Common bean productivity is reduced by several abiotic stress factors like drought and low soil fertility, leading to yield losses particularly in low input smallholder farming systems in the tropics. To understand the genetics of stress tolerance, and to improve adaptation of common bean to adverse environments, the BAT 881 x G21212 population of 95 recombinant inbred lines (RILs) was evaluated under different abiotic stress conditions in 15 trials across four locations in Colombia, representing two higher altitude (Darién, Popayán) and two lower altitude (Palmira, Quilichao) locations. Stress vs non-stress treatments showed that yields were reduced in drought trials in Palmira by 13 and 31%, respectively, and observed yield reductions in low phosphorus stress were 39% in Quilichao, 16% in Popayán, and 71% in Darién, respectively. Yield components and biomass traits were also reduced. Traits linked to dry matter redistribution from stems, leaves and pods to seed, such as pod harvest index and total non-structural carbohydrates, were found to be important factors contributing to yield in all conditions. In contrast, early maturity was correlated with improved yield only in lower altitude locations, whereas in higher altitudes delayed maturity promoted yield. Superior RILs that combine stress tolerance and high cross-location productivity were identified. Lines that showed good yield under strong stress conditions also performed well under non-stress conditions, indicating that breeder's selection can be applied for both conditions at the same time. Quantitative trait loci (QTL) analyses revealed a stable yield QTL on chromosome Pv04, detected individually in all locations, several stress treatments and in best linear unbiased predictions (BLUPs) across all trials. Furthermore, two QTL hotspots for maturity traits were identified on Pv01 and Pv08, which are the most stable QTL. The constitutive yield QTL could serve as a good candidate for marker development and could be used in marker assisted selection. Increased understanding of the physiology of abiotic stress tolerance, combined with the availability of superior germplasm and molecular tools, will aid breeding efforts for further improvement of these plant traits.
多种非生物胁迫因素(如干旱和土壤肥力低)会降低普通菜豆的生产力,导致产量损失,特别是在热带低投入小农户种植系统中。
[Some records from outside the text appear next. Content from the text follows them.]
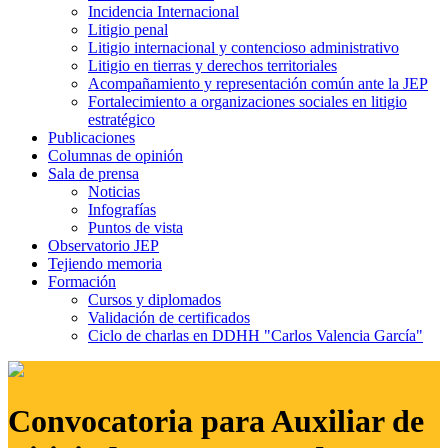
Incidencia Internacional
Litigio penal
Litigio internacional y contencioso administrativo
Litigio en tierras y derechos territoriales
Acompañamiento y representación común ante la JEP
Fortalecimiento a organizaciones sociales en litigio
estratégico
Publicaciones
Columnas de opinión
Sala de prensa
Noticias
Infografías
Puntos de vista
Observatorio JEP
Tejiendo memoria
Formación
Cursos y diplomados
Validación de certificados
Ciclo de charlas en DDHH "Carlos Valencia García"
Convocatoria para Auxiliar de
为了了解胁迫耐受性的遗传学,并改善普通菜豆对不利环境的适应能力,在哥伦比亚四个地点的 15 次试验中,对 95 个重组自交系(RIL)的 BAT 881 x G21212 群体进行了不同非生物胁迫条件的评估。在干旱试验中,帕米拉的产量分别降低了 13%和 31%,而在低磷胁迫下,观察到的产量降低分别为 39%在基里查奥,16%在波帕扬,71%在达连。产量构成和生物量特征也有所降低。与从茎、叶和荚向种子重新分配干物质有关的特征,如荚收获指数和总非结构性碳水化合物,被发现是所有条件下产量的重要因素。相比之下,早熟性仅与低海拔地区的产量提高相关,而在高海拔地区,延迟成熟可提高产量。鉴定出了既能耐受胁迫又能在多个地点提高生产力的优秀 RIL 系。在强胁迫条件下表现出良好产量的系在非胁迫条件下也表现良好,这表明选择育种可以同时应用于两种条件。数量性状位点(QTL)分析显示,在所有地点、多个胁迫处理和所有试验的最佳线性无偏预测(BLUP)中,Pv04 染色体上存在一个稳定的产量 QTL。此外,在 Pv01 和 Pv08 上鉴定出了两个成熟性状的 QTL 热点,这是最稳定的 QTL。组成性产量 QTL 可以作为标记开发的良好候选者,并可用于标记辅助选择。进一步了解非生物胁迫耐受性的生理学,结合优良种质资源和分子工具的可用性,将有助于这些植物性状的进一步改良。